● Exercices à traiter:
#1 Recopiez mot pour mot tout ce qui va de « 3) Cherche les » jusqu'à « vont être supprimés. » dans le texte sur le script clean_gentoo.sh.
#2 D'après le texte sur le script clean_gentoo.sh, à partir de quel âge par défaut les fichiers sont-ils effacés ?
#3 Poursuivez, s'il vous plaît, le texte sur le script clean_gentoo.sh à partir de l'endroit où il s'arrête.

● Extrait du texte:
-- -- --

# [SCRIPT]clean_gentoo.sh - économiser de l'espace disque

## fabienZ

Salut,

Voici un petit script que j'ai écrit rapidement, lassé de devoir sans cesse refaire les même manipulations.

C'est loin d'être propre ou optimisé, voire sale certaines fois  :Smile: 

Je vous incite à la plus EXTREME PRUDENCE avec certaines choses si vous décidez de l'essayer.

Le script vous préviens si j'ai estimé l'opération risquée.

Je décrit briévemlent son fonctionement:

1) Efface les fichiers anciens (par défaut 60 jours, le script vous propose d'entrer une date différente) dans :

    $DISTDIR , $RPMDIR , $PKGDIR , PORT_LOGDIR et ${PORTAGE_TMPDIR}/portage

2) Unmerge les paquets orphelins trouvé par emerge --depclean , dont equery depends ne trouve aucune dépendance (Je suis clair là ? ^^)

3) Cherche les paquets installés pour les noyaux et propose de les unmerger, d'effacer les répertoires et fichiers en rapport dans /boot , /usr/src/ et dans /lib/module/ . Une confirmation est demandé pour chaque noyau trouvé, avec les noms des fichiers qui vont être supprimés.

-- -- --

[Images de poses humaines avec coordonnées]
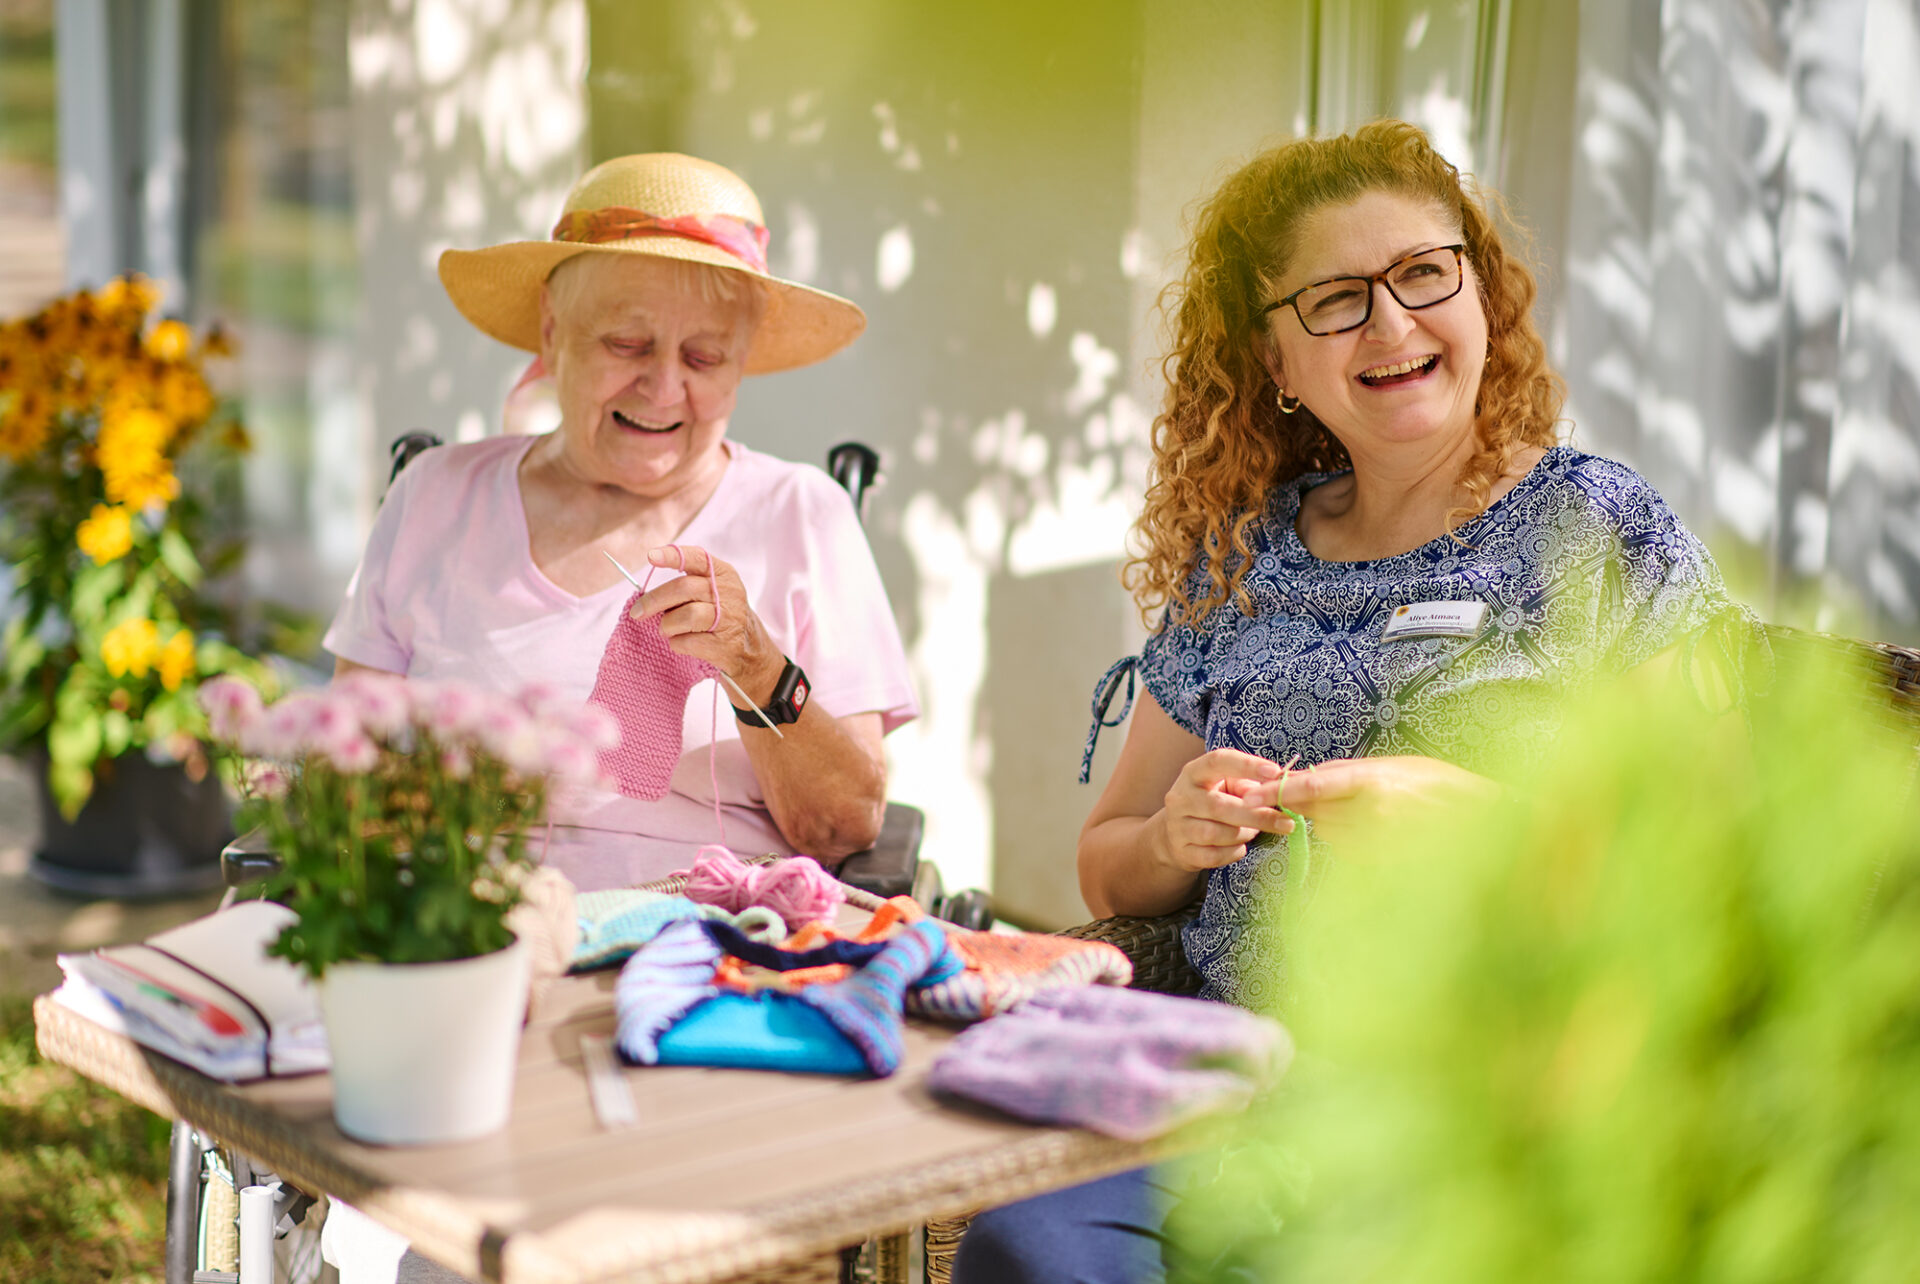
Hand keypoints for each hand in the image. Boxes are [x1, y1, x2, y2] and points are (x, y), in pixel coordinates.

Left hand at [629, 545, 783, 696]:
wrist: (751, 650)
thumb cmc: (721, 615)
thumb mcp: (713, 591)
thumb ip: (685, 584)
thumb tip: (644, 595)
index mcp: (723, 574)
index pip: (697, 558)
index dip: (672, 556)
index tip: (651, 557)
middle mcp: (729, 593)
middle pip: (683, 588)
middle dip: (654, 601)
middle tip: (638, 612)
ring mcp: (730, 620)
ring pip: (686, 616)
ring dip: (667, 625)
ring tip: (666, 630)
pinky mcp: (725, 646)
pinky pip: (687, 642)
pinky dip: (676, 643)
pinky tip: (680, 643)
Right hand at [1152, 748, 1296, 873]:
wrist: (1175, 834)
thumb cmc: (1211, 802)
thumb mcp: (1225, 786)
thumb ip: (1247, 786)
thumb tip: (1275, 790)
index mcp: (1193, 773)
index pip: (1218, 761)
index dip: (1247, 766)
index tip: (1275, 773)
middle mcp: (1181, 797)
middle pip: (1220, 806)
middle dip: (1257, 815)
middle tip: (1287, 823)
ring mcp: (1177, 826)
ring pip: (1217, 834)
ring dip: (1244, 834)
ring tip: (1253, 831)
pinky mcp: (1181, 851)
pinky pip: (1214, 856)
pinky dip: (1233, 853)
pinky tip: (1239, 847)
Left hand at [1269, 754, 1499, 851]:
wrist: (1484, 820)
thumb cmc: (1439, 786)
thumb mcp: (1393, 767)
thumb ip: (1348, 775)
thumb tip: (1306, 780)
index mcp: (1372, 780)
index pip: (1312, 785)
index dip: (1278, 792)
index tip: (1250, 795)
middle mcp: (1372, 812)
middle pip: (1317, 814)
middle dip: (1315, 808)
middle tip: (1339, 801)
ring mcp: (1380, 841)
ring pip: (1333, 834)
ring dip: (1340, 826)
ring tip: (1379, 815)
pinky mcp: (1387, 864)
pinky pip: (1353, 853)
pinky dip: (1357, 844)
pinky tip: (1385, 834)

-- -- --

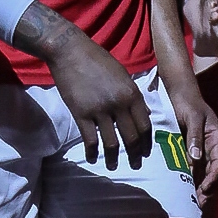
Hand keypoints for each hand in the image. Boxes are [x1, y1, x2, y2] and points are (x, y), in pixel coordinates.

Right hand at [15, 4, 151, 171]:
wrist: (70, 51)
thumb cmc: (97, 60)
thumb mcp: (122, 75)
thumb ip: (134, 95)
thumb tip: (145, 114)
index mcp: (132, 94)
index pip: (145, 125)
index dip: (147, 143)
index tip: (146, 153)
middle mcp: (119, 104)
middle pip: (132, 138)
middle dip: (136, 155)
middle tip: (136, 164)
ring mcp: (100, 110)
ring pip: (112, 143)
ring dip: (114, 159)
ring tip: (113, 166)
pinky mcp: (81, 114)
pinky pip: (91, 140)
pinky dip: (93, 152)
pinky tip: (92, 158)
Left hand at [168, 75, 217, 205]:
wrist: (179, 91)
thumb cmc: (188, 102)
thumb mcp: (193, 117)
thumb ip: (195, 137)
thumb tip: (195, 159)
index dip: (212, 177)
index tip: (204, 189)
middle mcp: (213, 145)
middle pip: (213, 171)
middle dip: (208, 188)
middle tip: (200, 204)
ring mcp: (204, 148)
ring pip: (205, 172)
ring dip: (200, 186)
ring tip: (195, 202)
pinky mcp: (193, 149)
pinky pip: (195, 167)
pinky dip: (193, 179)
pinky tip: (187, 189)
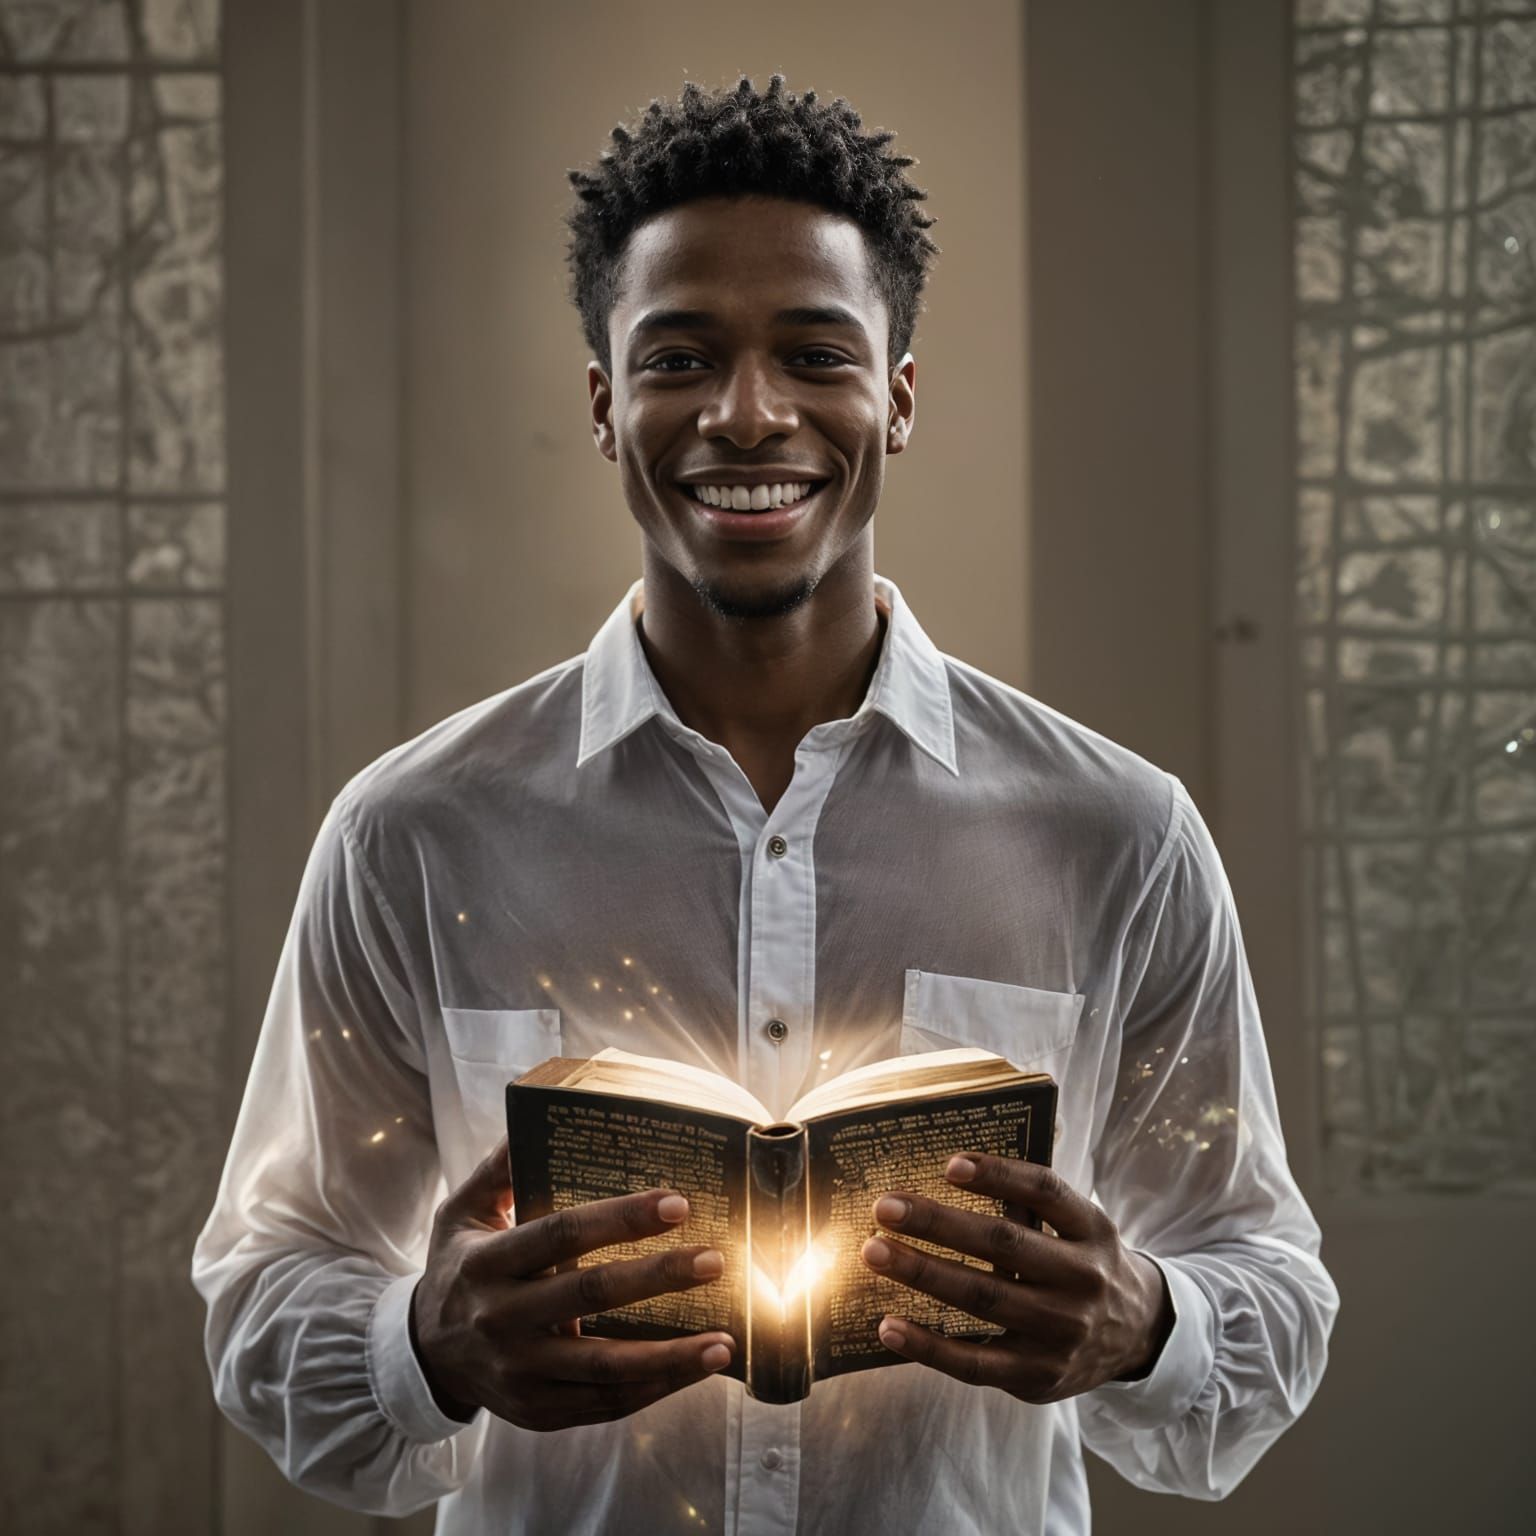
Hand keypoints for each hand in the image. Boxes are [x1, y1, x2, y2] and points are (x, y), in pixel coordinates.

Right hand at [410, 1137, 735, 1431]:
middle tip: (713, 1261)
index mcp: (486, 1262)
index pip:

-- -- --

● Réponses fournies:
#1
3) Cherche les paquets installés pour les noyaux et propose de les unmerger, d'effacer les répertoires et fichiers en rapport dans /boot , /usr/src/ et dans /lib/module/ . Une confirmation est demandé pour chaque noyau trouvé, avec les noms des fichiers qui vont être supprimés.

#2 60 jours.

#3
Le script ne liste pas les noyaux vers lesquels pointent les liens symbolique /boot/vmlinuz et /boot/vmlinuz.old

NB :  Une partie du script est inutilisée, qui cherche dans /usr/lib et /usr/bin les fichiers qui n'appartiennet à aucun paquet. ça marche mal et c'est commenté.

Vous pouvez le télécharger ici : http://www.zouaoui.org/shell/clean_gentoo.sh

Voilà, tous vos commentaires sont les bienvenus évidement, même les négatifs ^^.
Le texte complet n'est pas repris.